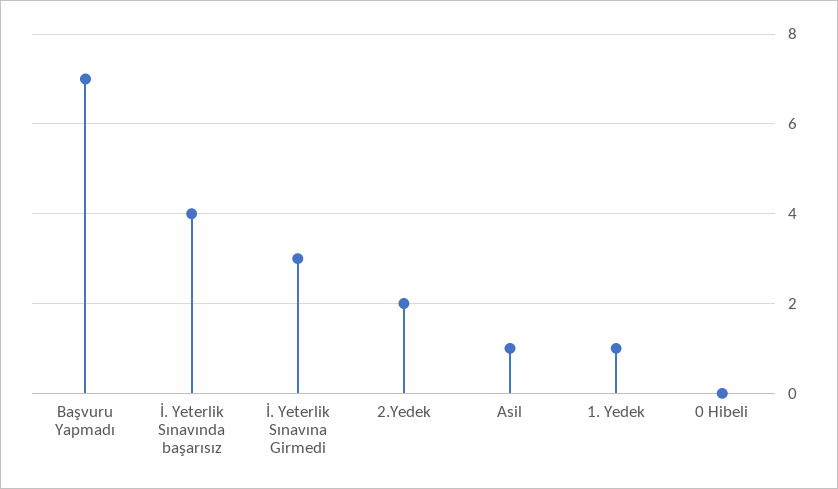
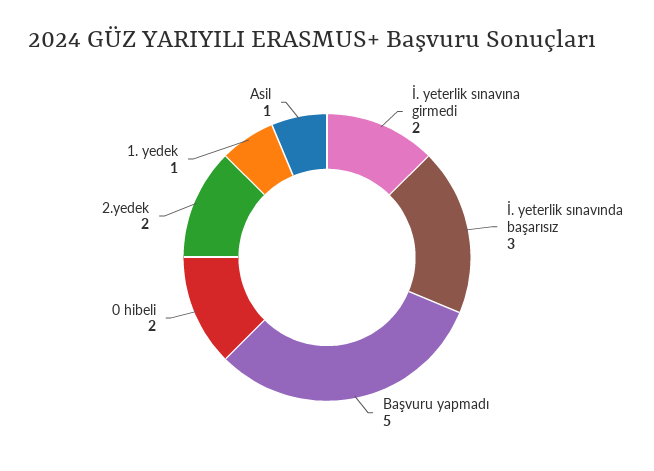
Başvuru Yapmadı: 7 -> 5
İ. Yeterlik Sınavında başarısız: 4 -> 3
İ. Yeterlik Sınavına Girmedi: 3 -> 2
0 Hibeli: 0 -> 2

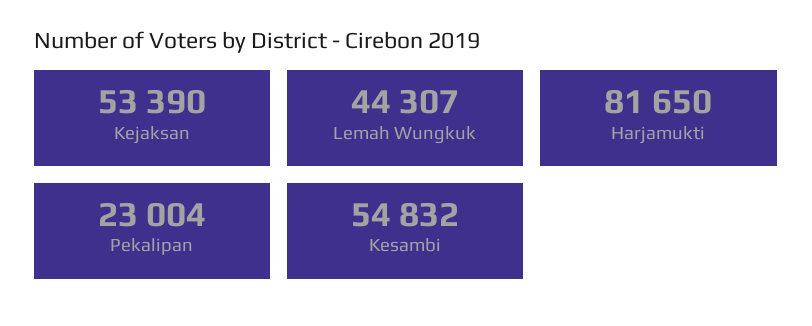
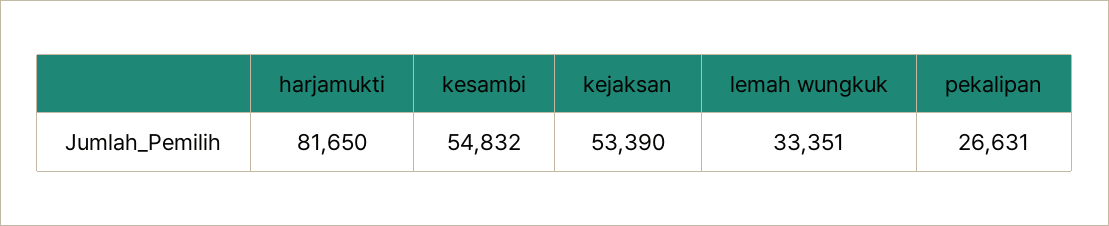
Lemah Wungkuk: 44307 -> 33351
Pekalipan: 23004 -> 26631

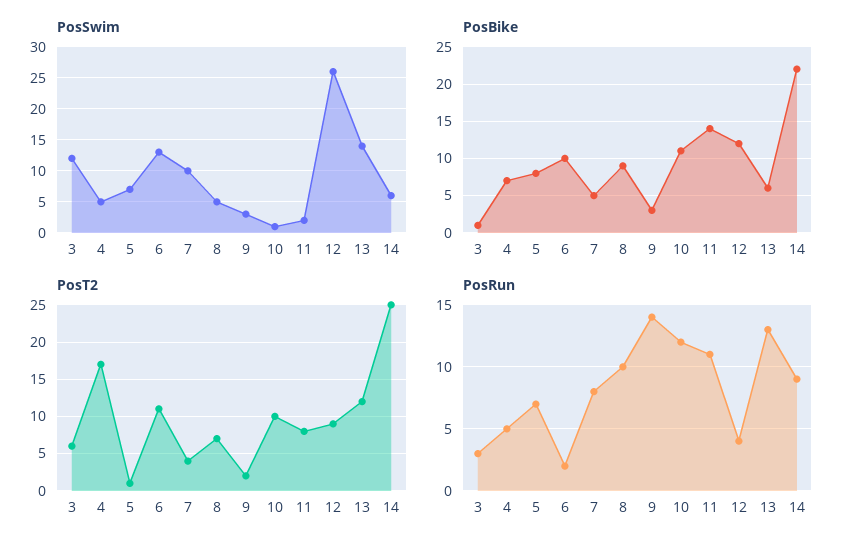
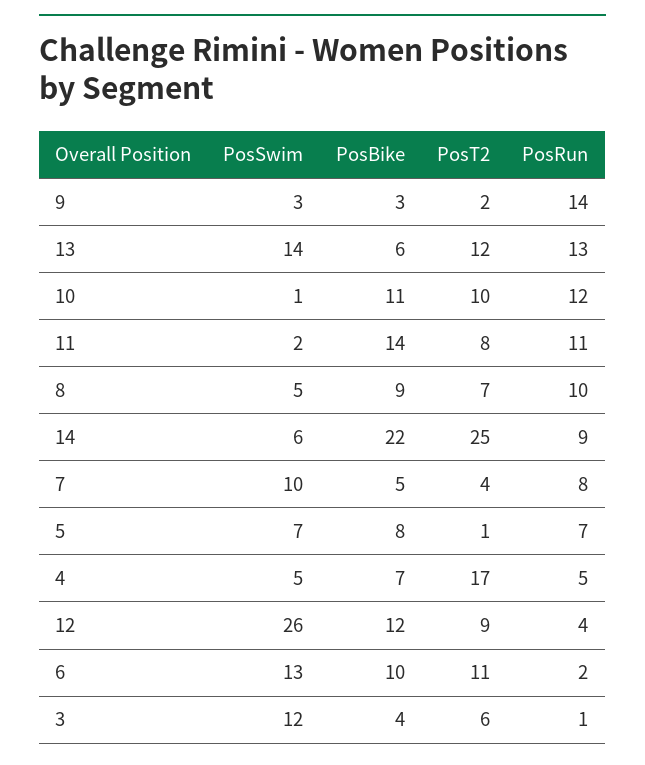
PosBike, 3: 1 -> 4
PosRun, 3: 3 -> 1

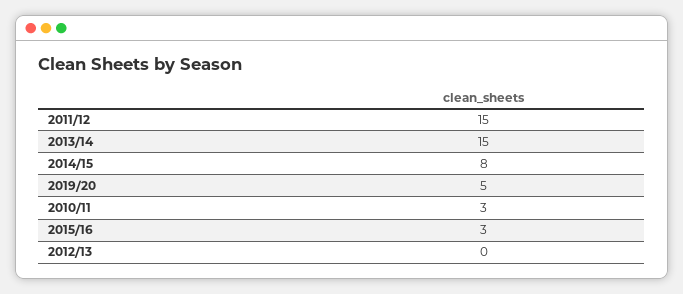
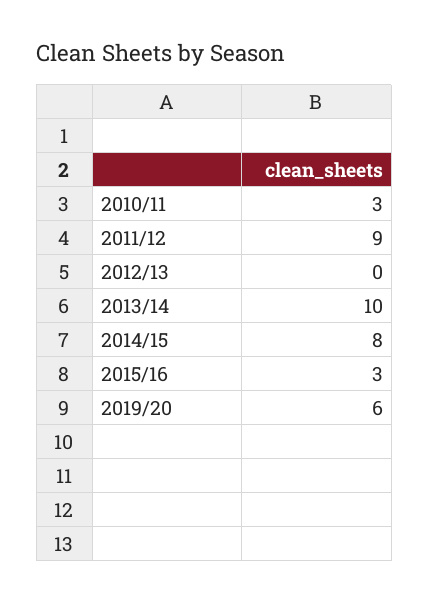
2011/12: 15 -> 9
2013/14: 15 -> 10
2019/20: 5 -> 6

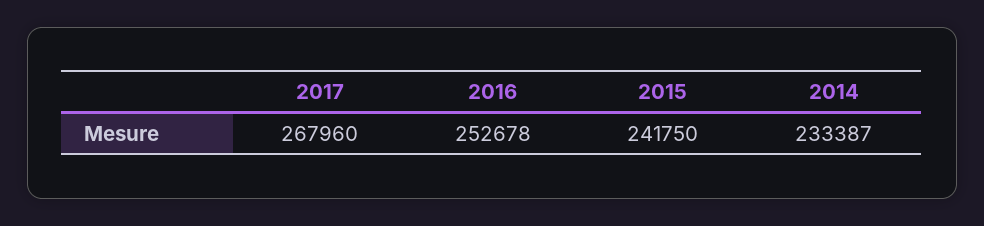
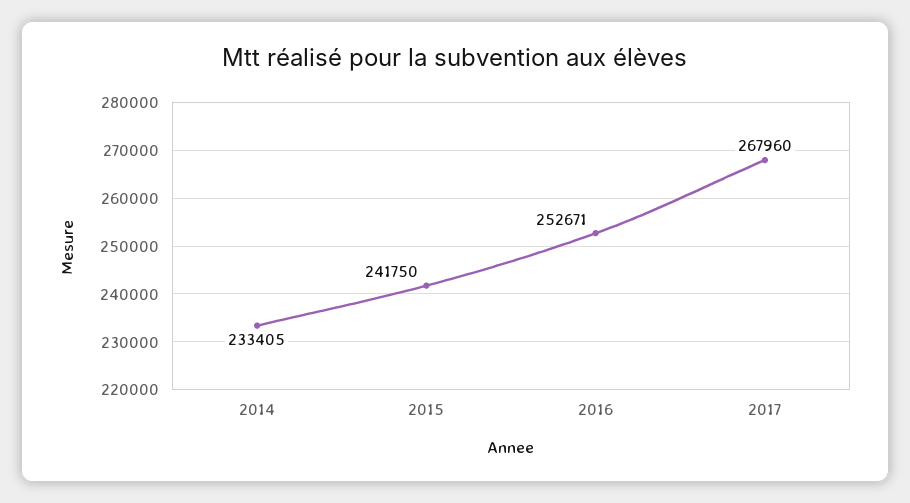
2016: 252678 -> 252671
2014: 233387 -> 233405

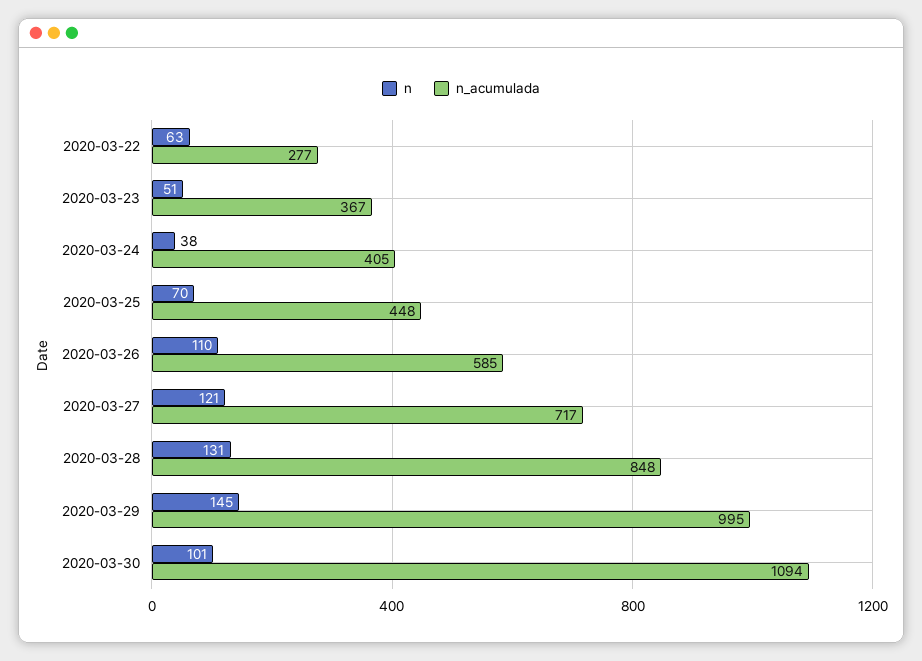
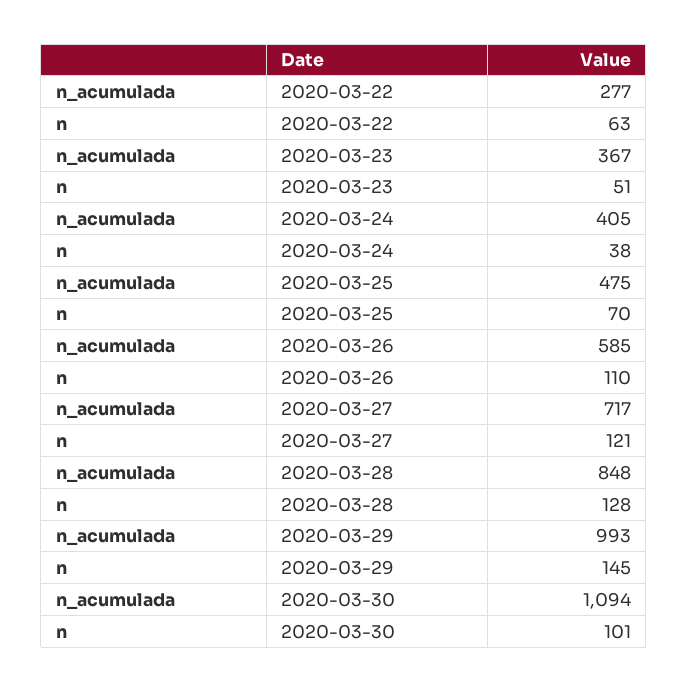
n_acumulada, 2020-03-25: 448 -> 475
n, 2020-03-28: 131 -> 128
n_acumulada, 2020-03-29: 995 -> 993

§ To-do item:
Copy out every line of the listing where the word "Yeterlik" occurs.

§ Answer space:
İ. Yeterlik Sınavında başarısız: 4 -> 3
İ. Yeterlik Sınavına Girmedi: 3 -> 2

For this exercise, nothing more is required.